Sometimes we eat a good meal or see a cool skateboard trick or watch the wind blow through the leaves of the silver maple in our backyard, and the beauty moves us to stylize our own lives. But other times, and they are much rarer, the silver maple catches fire with light and we stand transfixed before it. And in those moments, we are moved to say aloud, as Riggle himself did: “Oh, my god.” We stand there—bizarrely, outrageously, idiotically—convinced that it’s all worth it, and—even more—that life demands our devoted love: On earth we are briefly gorgeous.
And so we have to return to Vuong’s novel, because he finally understands that this insistent conviction is not the kind of thing the philosopher can “show.” Late in the book, Little Dog describes his own encounter with “luminescence.”

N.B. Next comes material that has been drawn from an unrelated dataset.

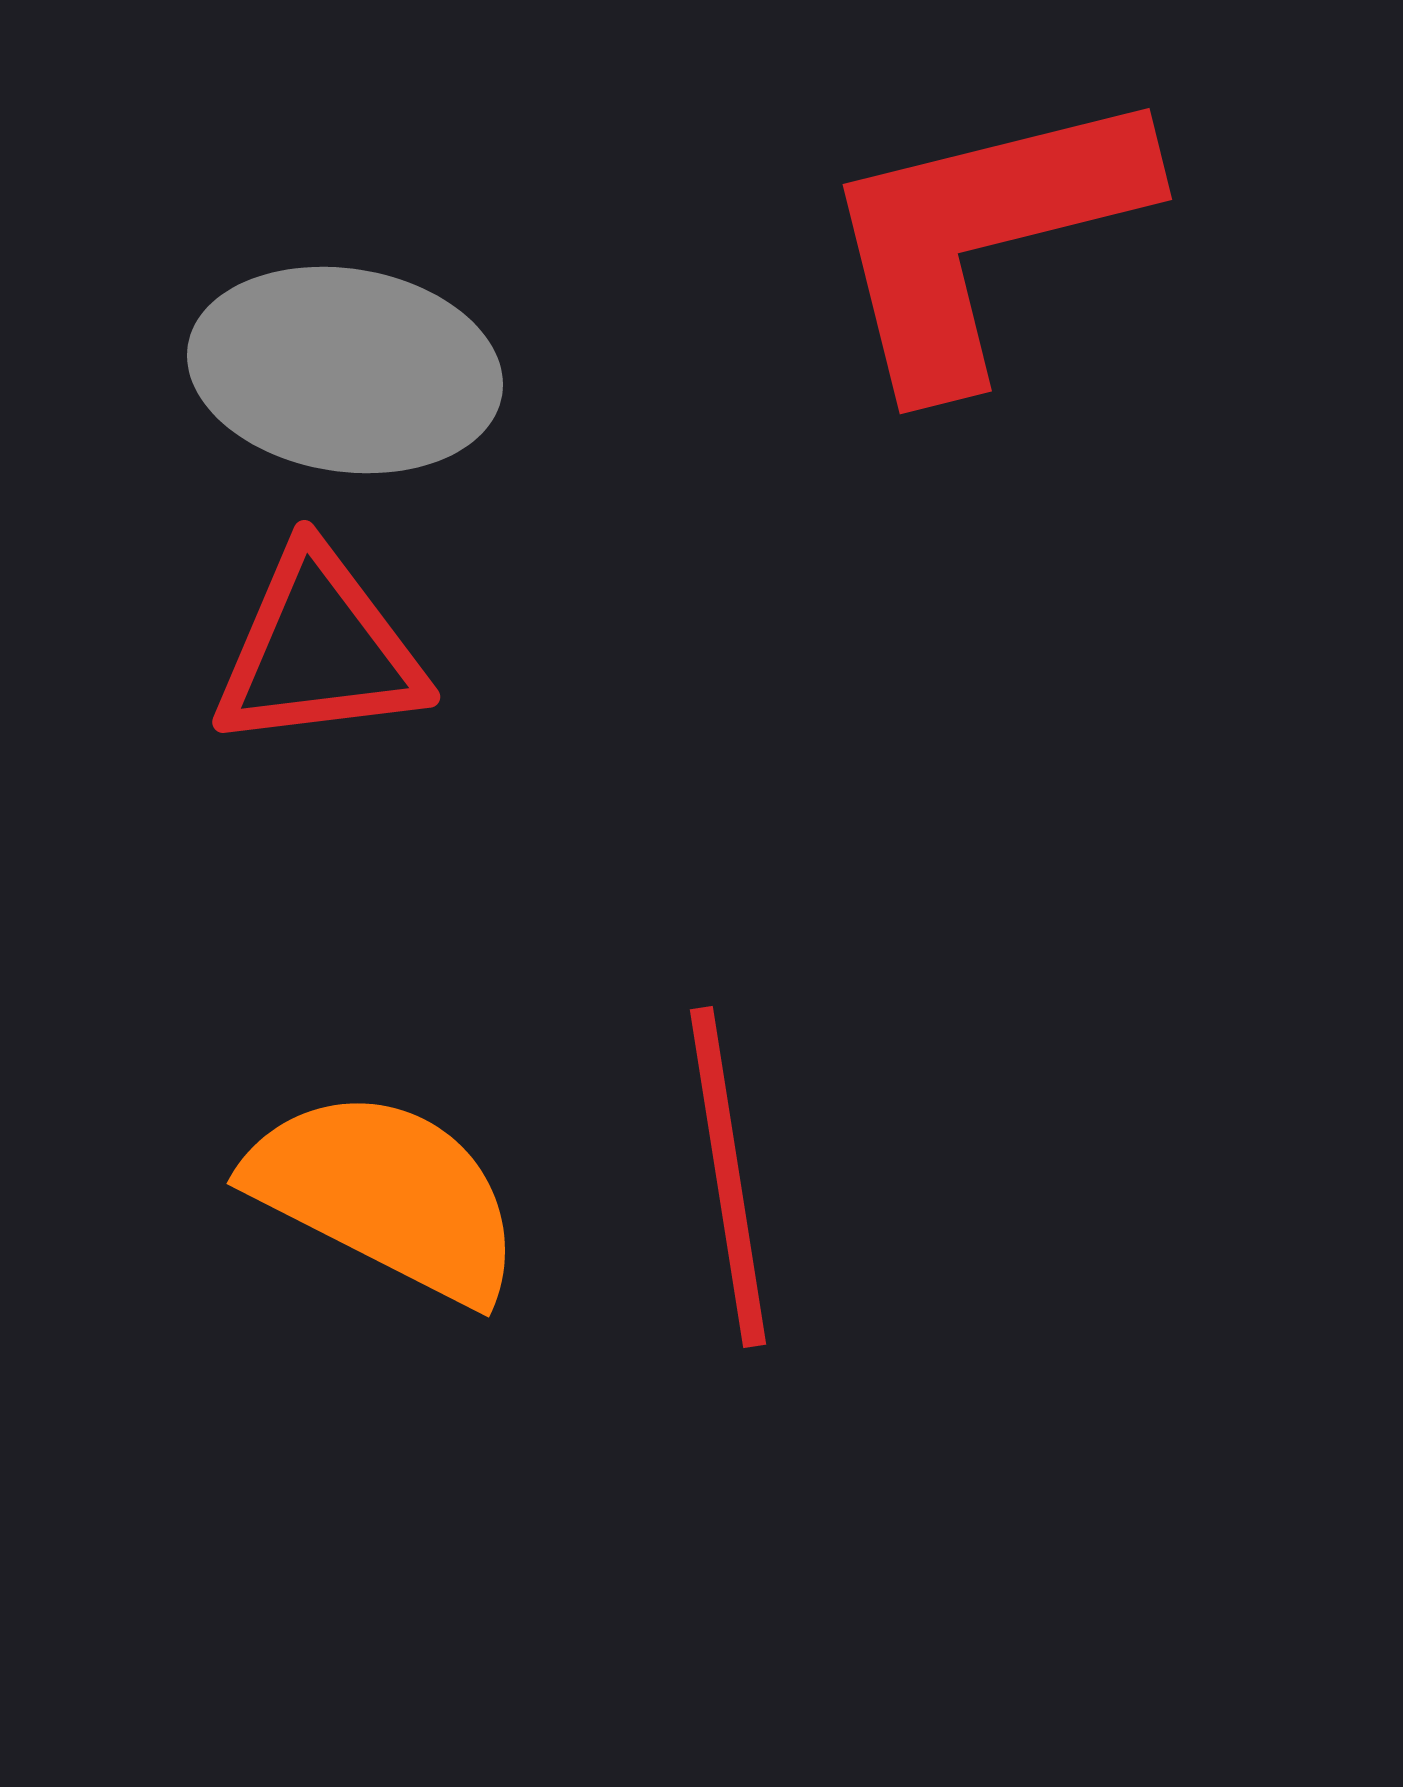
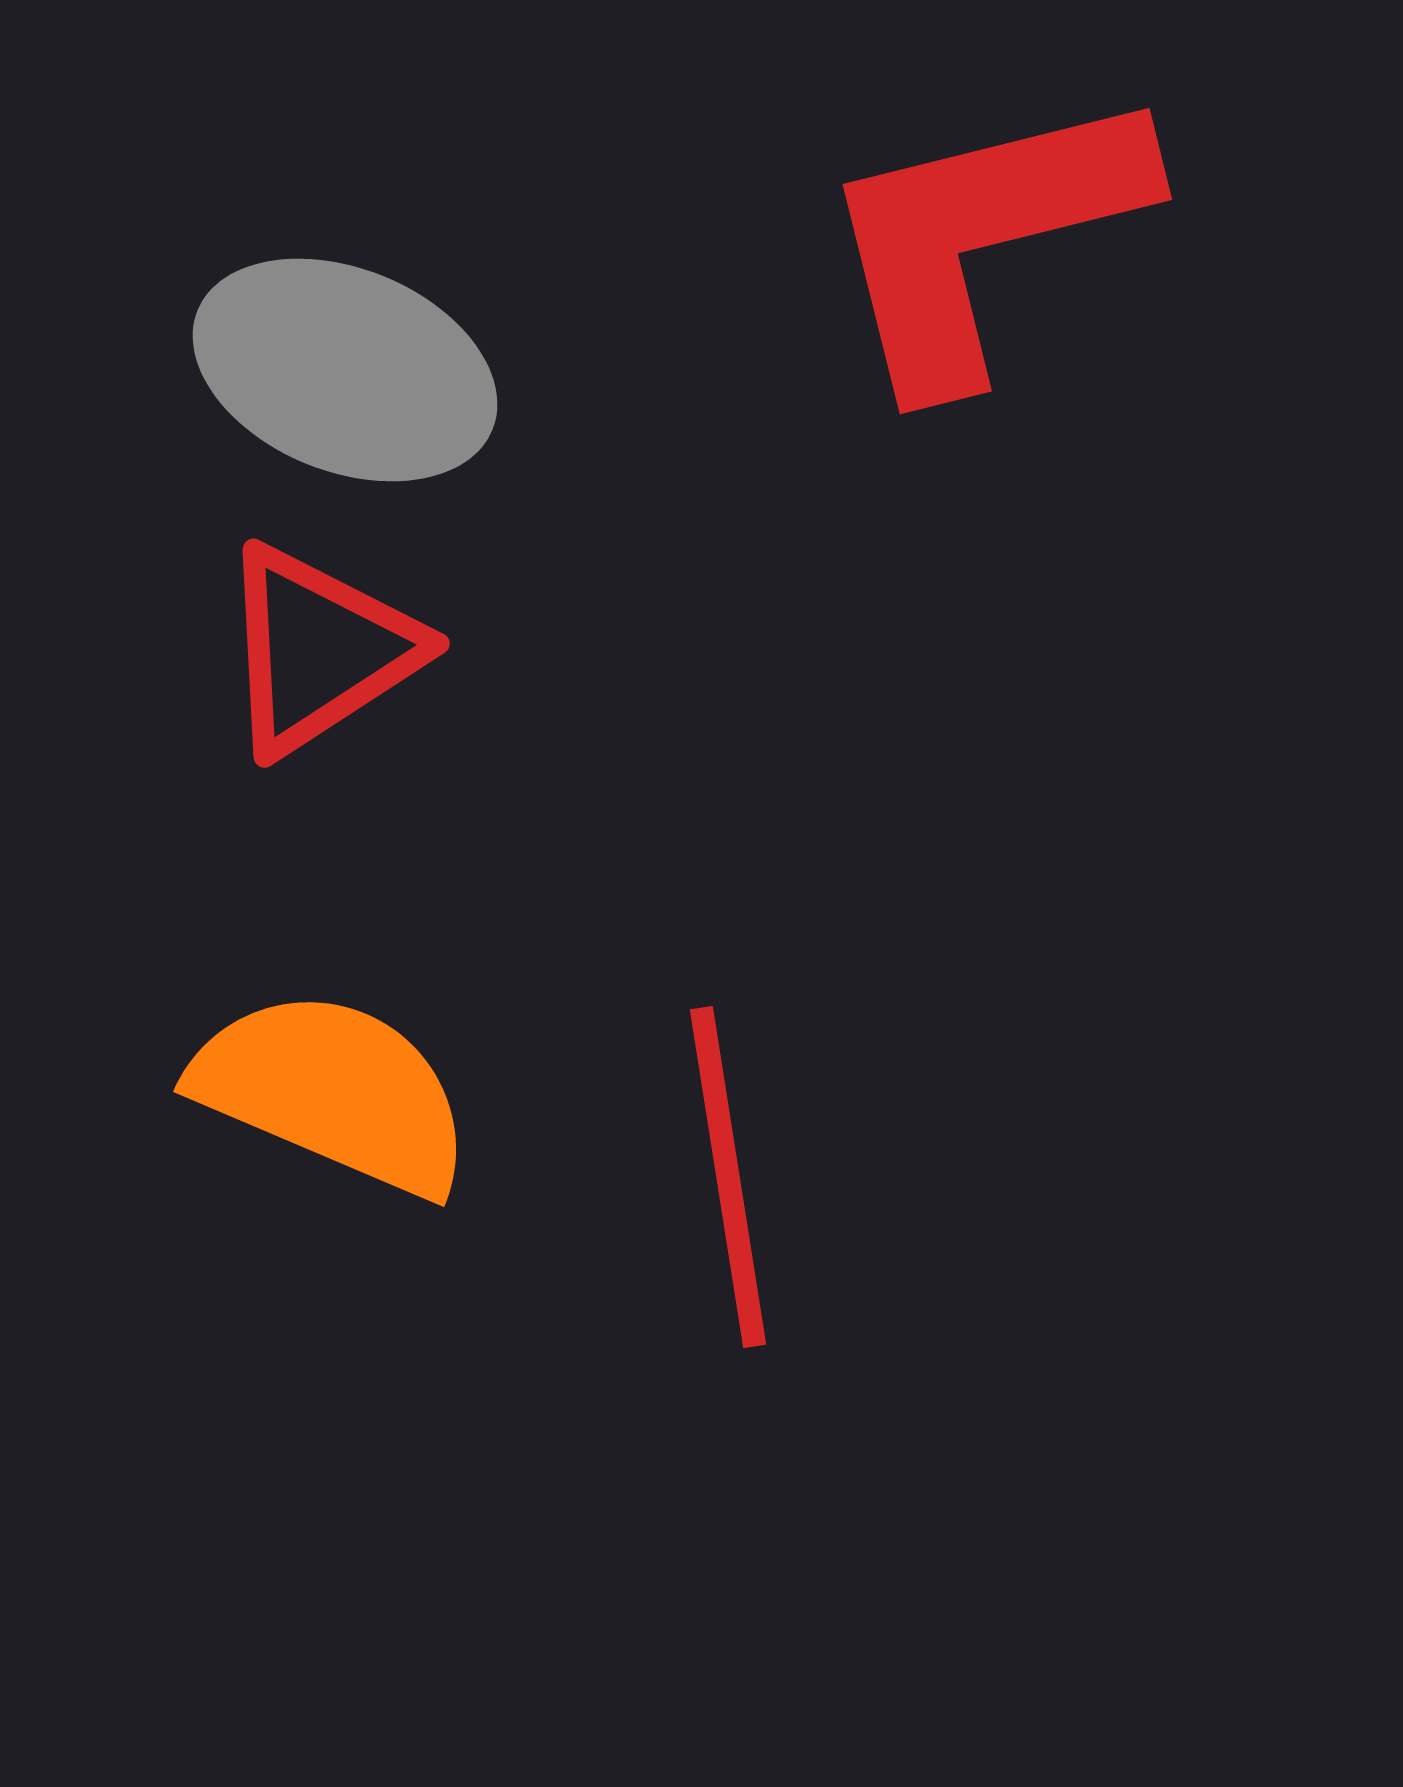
gray ellipse: rotated 13 degrees clockwise
red triangle: rotated 26 degrees counterclockwise
orange semicircle: moved 53 px left, 103 px up; rotated 4 degrees counterclockwise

Three weeks after Trevor died a trio of tulips in an earthenware pot stopped me in the middle of my mind. I had woken abruptly and, still dazed from sleep, mistook the dawn light hitting the petals for the flowers emitting their own luminescence. I crawled to the glowing cups, thinking I was seeing a miracle, my own burning bush. But when I got closer, my head blocked the rays and the tulips turned off.
Our heads have a way of doing this. There is so much else in life that seems to tell against the reality of the light. The abuse, the violence, the filth. But, as Vuong insists, memory is a choice, and thus an act of trust. Trust that “Rose”—Little Dog’s “ma”—can shine with luminescence, but also—and more boldly—that we are “what the light says we are.” Not born from war, but from beauty.